**DATA FOR REVIEW**
"""
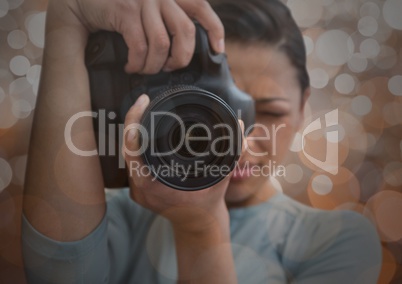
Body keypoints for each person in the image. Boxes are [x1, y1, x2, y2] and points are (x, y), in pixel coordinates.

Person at [22, 0, 382, 283]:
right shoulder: (113, 212)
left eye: (268, 114)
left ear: (304, 108)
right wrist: (66, 20)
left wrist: (200, 225)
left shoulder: (336, 241)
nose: (236, 142)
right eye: (208, 112)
"""
Drop every picture and repeat the rest of the entries exactly.

Body keypoints for each person in the image. Boxes are [x1, y1, x2, y2] and points are (x, y), in pixel coordinates.

Person at [22, 0, 382, 283]:
right shoulder: (113, 212)
left eye: (268, 114)
left ear: (304, 108)
right wrist: (66, 20)
left wrist: (200, 225)
left shoulder: (336, 241)
nose: (236, 142)
right eye: (208, 112)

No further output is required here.